• _AIM OF THE EXERCISE_: Reproduce the material below in full, substituting "Switch" for every occurrence of "Toggle" and leaving all other text unchanged.

═══ GIVEN INFORMATION ═══

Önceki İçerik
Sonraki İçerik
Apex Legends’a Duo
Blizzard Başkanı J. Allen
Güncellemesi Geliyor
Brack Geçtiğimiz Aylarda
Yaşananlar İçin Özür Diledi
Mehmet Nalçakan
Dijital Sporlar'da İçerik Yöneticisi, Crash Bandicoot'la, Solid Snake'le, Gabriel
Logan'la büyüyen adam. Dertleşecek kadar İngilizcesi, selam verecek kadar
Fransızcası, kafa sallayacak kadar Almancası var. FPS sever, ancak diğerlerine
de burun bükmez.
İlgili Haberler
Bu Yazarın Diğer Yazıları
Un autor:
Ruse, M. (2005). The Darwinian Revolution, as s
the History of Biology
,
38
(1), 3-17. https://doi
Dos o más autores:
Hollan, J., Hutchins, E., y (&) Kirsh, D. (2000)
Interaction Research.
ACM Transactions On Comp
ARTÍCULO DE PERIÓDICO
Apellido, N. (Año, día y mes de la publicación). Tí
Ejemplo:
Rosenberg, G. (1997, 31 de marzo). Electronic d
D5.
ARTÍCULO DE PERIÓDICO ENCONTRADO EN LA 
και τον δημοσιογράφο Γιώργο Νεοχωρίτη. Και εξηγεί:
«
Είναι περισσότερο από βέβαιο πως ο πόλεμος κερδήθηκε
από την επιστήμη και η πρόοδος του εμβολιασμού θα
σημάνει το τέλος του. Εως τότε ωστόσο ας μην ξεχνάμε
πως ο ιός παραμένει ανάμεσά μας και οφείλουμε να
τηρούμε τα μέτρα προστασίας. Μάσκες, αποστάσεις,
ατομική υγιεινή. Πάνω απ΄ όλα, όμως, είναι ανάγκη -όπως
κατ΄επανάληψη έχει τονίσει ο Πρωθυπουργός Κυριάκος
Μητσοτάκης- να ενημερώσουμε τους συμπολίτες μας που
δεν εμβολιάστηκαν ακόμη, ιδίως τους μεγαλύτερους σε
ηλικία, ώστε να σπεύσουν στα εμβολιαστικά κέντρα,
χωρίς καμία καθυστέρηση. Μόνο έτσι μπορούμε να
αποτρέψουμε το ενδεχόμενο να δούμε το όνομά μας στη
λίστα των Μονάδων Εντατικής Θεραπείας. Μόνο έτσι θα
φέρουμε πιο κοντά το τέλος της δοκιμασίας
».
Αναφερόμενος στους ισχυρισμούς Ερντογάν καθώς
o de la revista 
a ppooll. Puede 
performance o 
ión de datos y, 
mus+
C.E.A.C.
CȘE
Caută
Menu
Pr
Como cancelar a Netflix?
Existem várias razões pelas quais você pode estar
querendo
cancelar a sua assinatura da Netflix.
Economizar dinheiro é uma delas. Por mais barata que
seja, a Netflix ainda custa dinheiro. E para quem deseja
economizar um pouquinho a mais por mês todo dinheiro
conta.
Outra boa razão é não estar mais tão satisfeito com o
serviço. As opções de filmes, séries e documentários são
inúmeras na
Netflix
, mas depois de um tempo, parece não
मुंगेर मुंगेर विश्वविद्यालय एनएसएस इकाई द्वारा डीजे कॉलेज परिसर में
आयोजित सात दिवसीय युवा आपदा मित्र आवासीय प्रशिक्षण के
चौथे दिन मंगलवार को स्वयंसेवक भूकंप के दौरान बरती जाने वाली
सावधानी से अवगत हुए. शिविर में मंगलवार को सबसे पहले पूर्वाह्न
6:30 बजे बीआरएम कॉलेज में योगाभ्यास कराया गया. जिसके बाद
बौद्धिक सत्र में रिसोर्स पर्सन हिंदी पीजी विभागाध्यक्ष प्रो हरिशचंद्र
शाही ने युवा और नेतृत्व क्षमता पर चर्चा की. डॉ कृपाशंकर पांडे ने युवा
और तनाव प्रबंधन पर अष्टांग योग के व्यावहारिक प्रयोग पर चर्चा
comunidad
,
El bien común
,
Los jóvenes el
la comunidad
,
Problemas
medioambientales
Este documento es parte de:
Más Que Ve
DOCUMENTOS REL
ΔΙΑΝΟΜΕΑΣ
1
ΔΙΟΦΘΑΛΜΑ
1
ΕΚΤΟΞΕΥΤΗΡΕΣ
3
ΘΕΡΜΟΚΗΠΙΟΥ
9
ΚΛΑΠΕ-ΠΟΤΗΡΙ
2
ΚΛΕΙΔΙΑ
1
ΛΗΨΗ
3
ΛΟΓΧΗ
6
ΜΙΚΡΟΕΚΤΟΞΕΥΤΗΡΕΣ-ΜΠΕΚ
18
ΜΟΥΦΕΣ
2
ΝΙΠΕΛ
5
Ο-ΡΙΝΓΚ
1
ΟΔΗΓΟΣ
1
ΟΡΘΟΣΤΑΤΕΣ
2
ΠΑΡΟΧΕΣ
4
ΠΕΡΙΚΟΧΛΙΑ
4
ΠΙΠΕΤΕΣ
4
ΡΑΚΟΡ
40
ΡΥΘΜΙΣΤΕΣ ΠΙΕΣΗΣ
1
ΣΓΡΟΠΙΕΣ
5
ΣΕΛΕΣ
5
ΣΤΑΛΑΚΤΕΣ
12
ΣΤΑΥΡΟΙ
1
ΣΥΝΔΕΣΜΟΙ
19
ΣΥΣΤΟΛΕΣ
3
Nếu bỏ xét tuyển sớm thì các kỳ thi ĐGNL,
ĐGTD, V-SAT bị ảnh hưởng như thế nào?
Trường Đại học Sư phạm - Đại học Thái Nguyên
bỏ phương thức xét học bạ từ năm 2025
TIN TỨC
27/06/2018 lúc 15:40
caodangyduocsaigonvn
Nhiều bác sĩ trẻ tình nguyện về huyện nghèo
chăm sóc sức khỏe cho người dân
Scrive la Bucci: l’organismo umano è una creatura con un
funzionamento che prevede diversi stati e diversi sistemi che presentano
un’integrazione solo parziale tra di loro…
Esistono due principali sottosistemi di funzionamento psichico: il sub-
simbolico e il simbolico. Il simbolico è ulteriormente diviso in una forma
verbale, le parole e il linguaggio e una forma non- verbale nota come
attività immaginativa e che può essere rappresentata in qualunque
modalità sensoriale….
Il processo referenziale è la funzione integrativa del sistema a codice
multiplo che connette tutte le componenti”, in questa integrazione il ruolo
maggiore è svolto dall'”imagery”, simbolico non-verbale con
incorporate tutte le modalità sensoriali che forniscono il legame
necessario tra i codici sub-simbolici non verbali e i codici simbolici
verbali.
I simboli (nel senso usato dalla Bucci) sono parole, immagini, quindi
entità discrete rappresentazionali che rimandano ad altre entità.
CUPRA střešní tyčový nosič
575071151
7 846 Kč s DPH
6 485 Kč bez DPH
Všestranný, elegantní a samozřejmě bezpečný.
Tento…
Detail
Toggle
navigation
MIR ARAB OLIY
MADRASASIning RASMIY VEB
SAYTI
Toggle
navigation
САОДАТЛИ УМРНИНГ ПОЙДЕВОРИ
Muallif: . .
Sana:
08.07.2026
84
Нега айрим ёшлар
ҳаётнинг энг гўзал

═══

• _SOLVED EXERCISE_:
Önceki İçerik
Sonraki İçerik
Apex Legends’a Duo
Blizzard Başkanı J. Allen
Güncellemesi Geliyor
Brack Geçtiğimiz Aylarda
Yaşananlar İçin Özür Diledi
Mehmet Nalçakan
Dijital Sporlar'da İçerik Yöneticisi, Crash Bandicoot'la, Solid Snake'le, Gabriel
Logan'la büyüyen adam. Dertleşecek kadar İngilizcesi, selam verecek kadar
Fransızcası, kafa sallayacak kadar Almancası var. FPS sever, ancak diğerlerine
de burun bükmez.
İlgili Haberler
Bu Yazarın Diğer Yazıları
Un autor:
Ruse, M. (2005). The Darwinian Revolution, as s
the History of Biology
,
38
(1), 3-17. https://doi
Dos o más autores:
Hollan, J., Hutchins, E., y (&) Kirsh, D. (2000)
Interaction Research.
ACM Transactions On Comp
ARTÍCULO DE PERIÓDICO
Apellido, N. (Año, día y mes de la publicación). Tí
Ejemplo:
Rosenberg, G. (1997, 31 de marzo). Electronic d
D5.
ARTÍCULO DE PERIÓDICO ENCONTRADO EN LA 
και τον δημοσιογράφο Γιώργο Νεοχωρίτη. Και εξηγεί:
«
Είναι περισσότερο από βέβαιο πως ο πόλεμος κερδήθηκε
από την επιστήμη και η πρόοδος του εμβολιασμού θα
σημάνει το τέλος του. Εως τότε ωστόσο ας μην ξεχνάμε
πως ο ιός παραμένει ανάμεσά μας και οφείλουμε να
τηρούμε τα μέτρα προστασίας. Μάσκες, αποστάσεις,
ατομική υγιεινή. Πάνω απ΄ όλα, όμως, είναι ανάγκη -όπως
κατ΄επανάληψη έχει τονίσει ο Πρωθυπουργός Κυριάκος
Μητσοτάκης- να ενημερώσουμε τους συμπολίτες μας που
δεν εμβολιάστηκαν ακόμη, ιδίως τους μεγαλύτερους σε
ηλικία, ώστε να σπεύσουν στα εμβολιαστικά κέντρα,
χωρίς καμία καθυστέρηση. Μόνο έτσι μπορούμε να
αποτρέψουμε το ενδεχόμενο να δούμε το όνομά μας στη
λίστα των Μονάδων Εντατικής Θεραπείας. Μόνο έτσι θα
φέρουμε πιο κοντά το τέλος της δοκιμασίας
».
Αναφερόμενος στους ισχυρισμούς Ερντογάν καθώς
o de la revista 
a ppooll. Puede 
performance o 
ión de datos y, 
mus+
C.E.A.C.
CȘE
Caută
Menu
Pr
Como cancelar a Netflix?
Existem várias razões pelas quais você pode estar
querendo
cancelar a sua assinatura da Netflix.
Economizar dinheiro é uma delas. Por mais barata que
seja, a Netflix ainda custa dinheiro. E para quem deseja
economizar um pouquinho a mais por mês todo dinheiro
conta.
Outra boa razão é não estar mais tão satisfeito com o
serviço. As opções de filmes, séries e documentários são
inúmeras na
Netflix
, mas depois de um tempo, parece não
मुंगेर मुंगेर विश्वविद्यालय एनएसएस इकाई द्वारा डीजे कॉलेज परिसर में
आयोजित सात दिवसीय युवा आपदा मित्र आवासीय प्रशिक्षण के
चौथे दिन मंगलवार को स्वयंसेवक भूकंप के दौरान बरती जाने वाली
सावधानी से अवगत हुए. शिविर में मंगलवार को सबसे पहले पूर्वाह्न
6:30 बजे बीआरएम कॉलेज में योगाभ्यास कराया गया. जिसके बाद
बौद्धिक सत्र में रिसोर्स पर्सन हिंदी पीजी विभागाध्यक्ष प्रो हरिशचंद्र
शाही ने युवा और नेतृत्व क्षमता पर चर्चा की. डॉ कृपाशंकर पांडे ने युवा
और तनाव प्रबंधन पर अष्टांग योग के व्यावहारिक प्रयोग पर चर्चा
comunidad
,
El bien común
,
Los jóvenes el
la comunidad
,
Problemas
medioambientales
Este documento es parte de:
Más Que Ve
DOCUMENTOS REL
ΔΙΑΝΟΜΕΑΣ
1
ΔΙΟΦΘΑΛΜΑ
1
ΕΚΤΟΞΕΥΤΗΡΕΣ
3
ΘΕΡΜΟΚΗΠΙΟΥ
9
ΚΛΑΠΕ-ΠΟΤΗΡΙ
2
ΚΛΕΙΔΙΑ
1
ΛΗΨΗ
3
ΛΟΓΧΗ
6
ΜΙΚΡΟΕΚΤΟΞΕΥΤΗΡΕΣ-ΜΠΕΚ
18
ΜΟΥΦΕΣ
2
ΝΙΠΕΛ
5
Ο-ΡΙΝΓΚ
1
ΟΔΗΓΟΣ
1
ΟΡΘΟΣΤΑΤΕΣ
2
ΠΑΡΟΧΕΣ
4
ΠΕΡΙΚΟΧΛΙΑ
4
ΠΙΠΕΤΕΣ
4
ΡΑΚΟΡ
40
ΡΥΘΜΙΣΤΕΣ ΠΙΕΣΗΣ
1
ΣΓΡΟΠΙΕΣ
5
ΣΕΛΕΣ
5
ΣΤΑΛΑΚΤΕΣ
12
ΣΤΑΥΡΟΙ
1
ΣΥΝΔΕΣΜΟΙ
19
ΣΥΣΤΟΛΕΣ
3
Nếu bỏ xét tuyển sớm thì các kỳ thi ĐGNL,
ĐGTD, V-SAT bị ảnh hưởng như thế nào?
Trường Đại học Sư phạm - Đại học Thái Nguyên
bỏ phương thức xét học bạ từ năm 2025
TIN TỨC
27/06/2018 lúc 15:40
caodangyduocsaigonvn
Nhiều bác sĩ trẻ tình nguyện về huyện nghèo
chăm sóc sức khỏe cho người dân
Scrive la Bucci: l’organismo umano è una creatura con un
funzionamento che prevede diversi stati e diversi sistemi che presentano
un’integrazione solo parziale tra di loro…
Esistono due principali sottosistemi di funzionamento psichico: il sub-
simbolico e il simbolico. Il simbolico è ulteriormente diviso in una forma
verbale, le parole e il linguaggio e una forma non- verbale nota come
attività immaginativa e che può essere rappresentata in qualunque
modalità sensoriale….
Il processo referenziale è la funzione integrativa del sistema a codice
multiplo che connette tutte le componenti”, in questa integrazione il ruolo
maggiore è svolto dall'”imagery”, simbolico non-verbale con
incorporate tutte le modalità sensoriali che forniscono il legame
necessario tra i codici sub-simbolici non verbali e i codici simbolici
verbali.
I simboli (nel senso usato dalla Bucci) sono parole, immagini, quindi
entità discrete rappresentazionali che rimandano ad altre entità.
CUPRA střešní tyčový nosič
575071151
7 846 Kč s DPH
6 485 Kč bez DPH
Všestranný, elegantní a samozřejmě bezpečný.
Tento…
Detail
Switch
navigation
MIR ARAB OLIY
MADRASASIning RASMIY VEB
SAYTI
Switch
navigation
САОДАТЛИ УМРНИНГ ПОЙДЕВОРИ
Muallif: . .
Sana:
08.07.2026
84
Нега айрим ёшлар
ҳаётнинг энг гўзал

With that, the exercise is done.